• TASK ITEM: Output the lines below unchanged, from the line containing "A Lei nº 13.419/2017, conhecida" down through the line containing "Otros Datos de Interés", both included. Leave the pictures out.

• SOURCE RECORDS:
════════

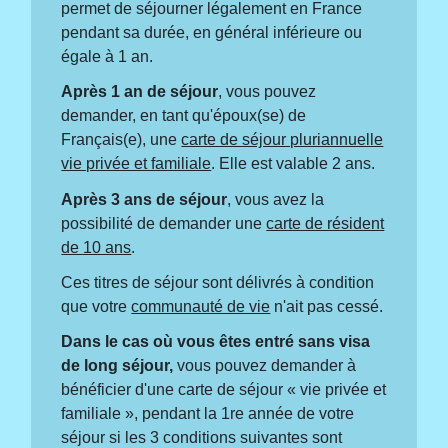
permet de séjourner légalement en France
pendant sa durée, en général inférieure ou
égale à 1 an.
Après 1 an de séjour
, vous pouvez
demander, en tant qu'époux(se) de
Français(e), une
carte de séjour pluriannuelle
vie privée et familiale
. Elle est valable 2 ans.
Après 3 ans de séjour
, vous avez la
possibilité de demander une
carte de résident
de 10 ans
.
Ces titres de séjour sont délivrés à condition
que votre
communauté de vie
n'ait pas cessé.
Dans le cas où vous êtes entré sans visa
de long séjour,
vous pouvez demander à
bénéficier d'une carte de séjour « vie privée et
familiale », pendant la 1
re
année de votre
séjour si les 3 conditions suivantes sont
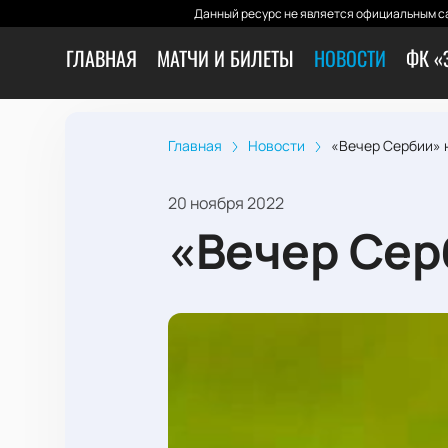
Данный ресурс не является официальным са
ГЛАВНАЯ
МАТЧИ И БИЛЕТЫ
НОВОСТИ
ФК «
Главная
Новости
«Вечер Сербии» 
20 ноября 2022
«Вечер Сер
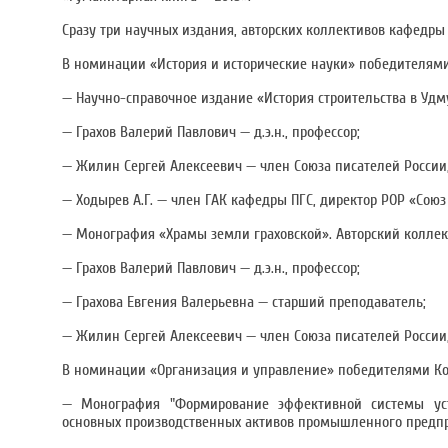
Сразу три научных издания, авторских коллективов кафедр
В номинации «История и исторические науки» победителями
— Научно-справочное издание «История строительства в Удму
— Грахов Валерий Павлович — д.э.н., профессор;
— Жилин Сергей Алексеевич — член Союза писателей России
— Ходырев А.Г. — член ГАК кафедры ПГС, директор РОР «Союз
— Монография «Храмы земли граховской». Авторский коллек
— Грахов Валерий Павлович — д.э.н., профессор;
— Грахова Евгения Валерьевна — старший преподаватель;
— Жилин Сергей Алексеевич — член Союза писателей России
В номинации «Организация и управление» победителями Ко
— Монография "Формирование эффективной системы уст
основных производственных активов промышленного предприя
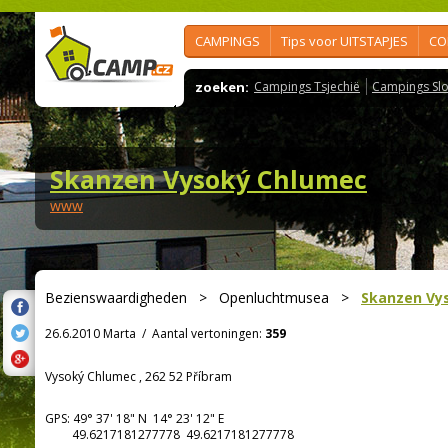
CAMPINGS
Tips voor UITSTAPJES
CO
zoeken:
Campings Tsjechië
Campings Slo
Skanzen Vysoký Chlumec
www
Bezienswaardigheden
>
Openluchtmusea
>
Skanzen Vy
26.6.2010 Marta
/
Aantal vertoningen:
359
Vysoký Chlumec , 262 52 Příbram
GPS:
49° 37' 18"
N
14° 23' 12"
E
49.6217181277778 49.6217181277778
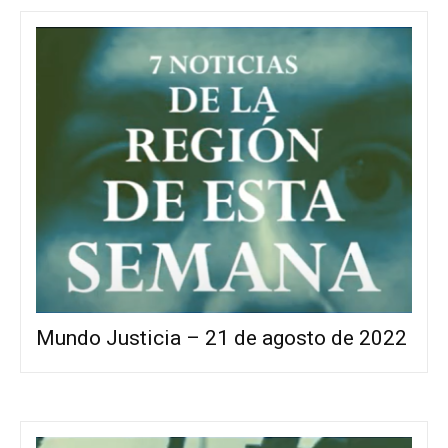
Mundo Justicia – 21 de agosto de 2022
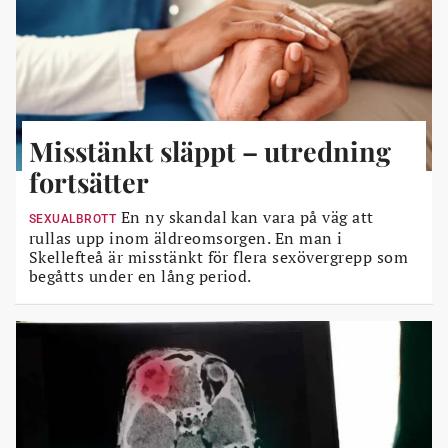
Misstänkt släppt – utredning
fortsätter
En ny skandal kan vara på väg att
SEXUALBROTT
rullas upp inom äldreomsorgen. En man i
Skellefteå är misstänkt för flera sexövergrepp som
begåtts under en lång period.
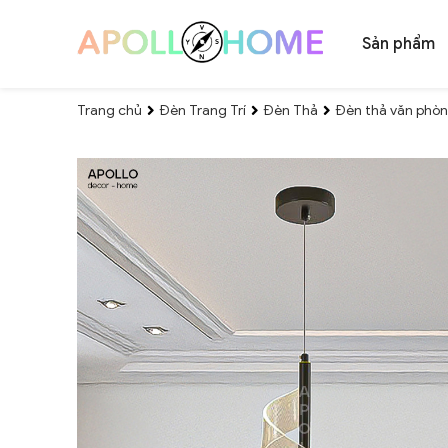
Sản phẩm
Trang chủ
Đèn Trang Trí
Đèn Thả
Đèn thả văn phòn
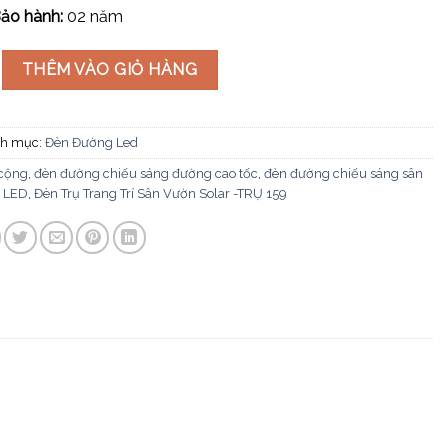
ảo hành:
02 năm
rí Sân Vườn Solar -TRỤ 159 số lượng
THÊM VÀO GIỎ HÀNG
h mục:
Đèn Đường Led
 cộng
,
đèn đường chiếu sáng đường cao tốc
,
đèn đường chiếu sáng sân
 LED
,
Đèn Trụ Trang Trí Sân Vườn Solar -TRỤ 159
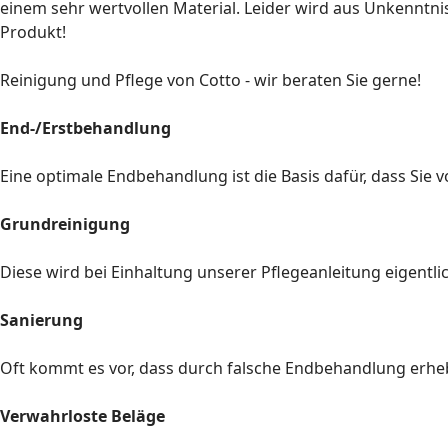
einem sehr wertvollen Material. Leider wird aus Unkenntni
Produkt!
Reinigung und Pflege von Cotto - wir beraten Sie gerne!
End-/Erstbehandlung
Eine optimale Endbehandlung ist die Basis dafür, dass Sie
Grundreinigung
Diese wird bei Einhaltung unserer Pflegeanleitung eigentlic
Sanierung
Oft kommt es vor, dass durch falsche Endbehandlung erhebl
Verwahrloste Beläge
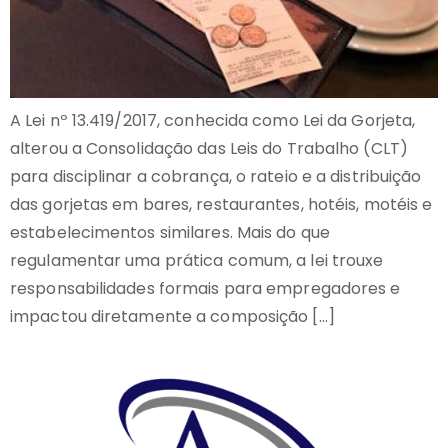
A Lei nº 13.419/2017, conhecida como Lei da Gorjeta,
alterou a Consolidação das Leis do Trabalho (CLT)
para disciplinar a cobrança, o rateio e a distribuição
das gorjetas em bares, restaurantes, hotéis, motéis e
estabelecimentos similares. Mais do que
regulamentar uma prática comum, a lei trouxe
responsabilidades formais para empregadores e
impactou diretamente a composição […]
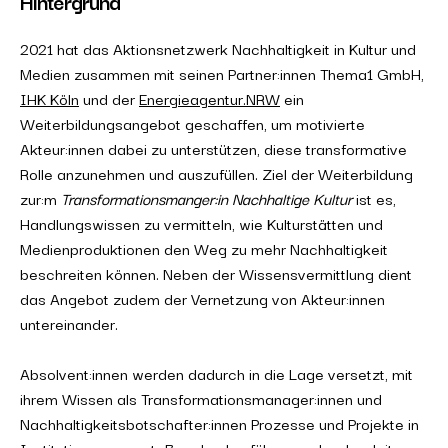
Hintergrund
2021 hat das Aktionsnetzwerk Nachhaltigkeit in Kultur und
Medien zusammen mit seinen Partner:innen Thema1 GmbH,
IHK Köln
und der
Energieagentur.NRW
ein
Weiterbildungsangebot geschaffen, um motivierte
Akteur:innen dabei zu unterstützen, diese transformative
Rolle anzunehmen und auszufüllen. Ziel der Weiterbildung
zur:m
Transformationsmanger:in Nachhaltige Kultur
ist es,
Handlungswissen zu vermitteln, wie Kulturstätten und
Medienproduktionen den Weg zu mehr Nachhaltigkeit
beschreiten können. Neben der Wissensvermittlung dient
das Angebot zudem der Vernetzung von Akteur:innen
untereinander.
Absolvent:innen werden dadurch in die Lage versetzt, mit
ihrem Wissen als Transformationsmanager:innen und
Nachhaltigkeitsbotschafter:innen Prozesse und Projekte in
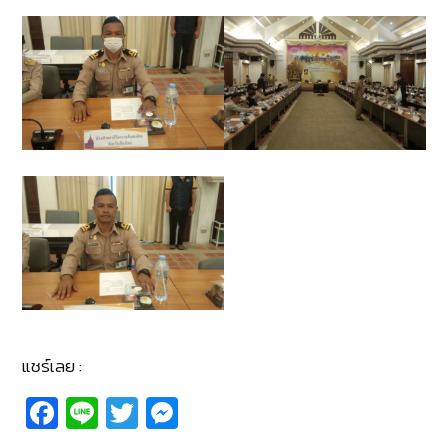
แชร์เลย :
Fa
Li
T
M
c
n
wi
e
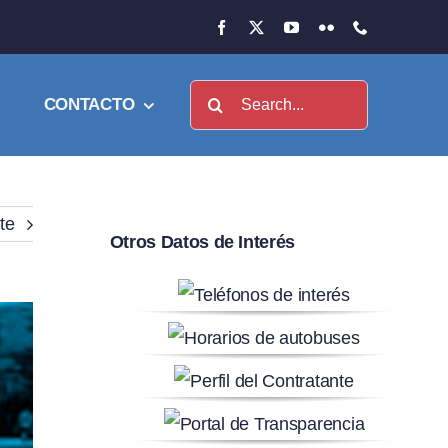
Buscar:
CONTACTO
te
Otros Datos de Interés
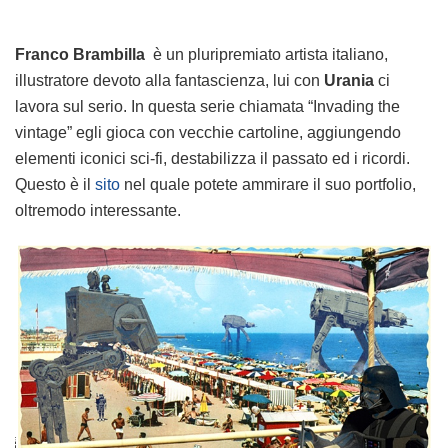
Franco Brambilla
è un pluripremiato artista italiano,
illustratore devoto alla fantascienza, lui con
Urania
ci
lavora sul serio. In questa serie chiamata “Invading the
vintage” egli gioca con vecchie cartoline, aggiungendo
elementi iconici sci-fi, destabilizza il passato ed i ricordi.
Questo è il
sito
nel quale potete ammirare il suo portfolio,
oltremodo interessante.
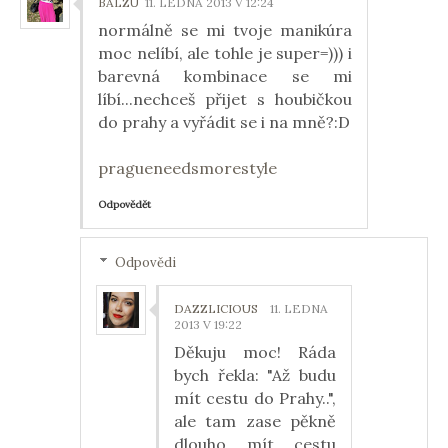
BALZU
11. LEDNA 2013 V 12:24
normálně se mi tvoje manikúra
moc nelíbí, ale tohle je super=))) i
barevná kombinace se mi
líbí...nechceš přijet s houbičkou
do prahy a vyřádit se i na mně?:D
pragueneedsmorestyle
Odpovědět
Odpovědi
DAZZLICIOUS
11. LEDNA
2013 V 19:22
Děkuju moc! Ráda
bych řekla: "Až budu
mít cestu do Prahy..",
ale tam zase pěkně
dlouho mít cestu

════════

• ANSWER BOX:
A Lei nº 13.419/2017, conhecida como Lei da Gorjeta,
alterou a Consolidação das Leis do Trabalho (CLT)
para disciplinar a cobrança, o rateio e a distribuição
das gorjetas em bares, restaurantes, hotéis, motéis e
estabelecimentos similares. Mais do que
regulamentar uma prática comum, a lei trouxe
responsabilidades formais para empregadores e
impactou diretamente a composição […]
Hintergrund
2021 hat das Aktionsnetzwerk Nachhaltigkeit in Kultur und
Medien zusammen mit seinen Partner:innen Thema1 GmbH,
IHK Köln
und der
Energieagentur.NRW
ein
Weiterbildungsangebot geschaffen, um motivierte
Akteur:innen dabei zu unterstützen, diese transformative
Rolle anzunehmen und auszufüllen. Ziel der Weiterbildung
zur:m
Transformationsmanger:in Nachhaltige Kultur
ist es,
Handlungswissen zu vermitteln, wie Kulturstätten und
Medienproduktionen den Weg zu mehr Nachhaltigkeit
beschreiten können. Neben der Wissensvermittlung dient
das Angebot zudem der Vernetzung von Akteur:innen
untereinander.
Absolvent:innen werden dadurch in die Lage versetzt, mit
ihrem Wissen als Transformationsmanager:innen und
Nachhaltigkeitsbotschafter:innen Prozesse und Projekte in
แชร์เลย :
Fa
Li
T
M
c
n
wi
e
Buscar:
CONTACTO
te
Otros Datos de Interés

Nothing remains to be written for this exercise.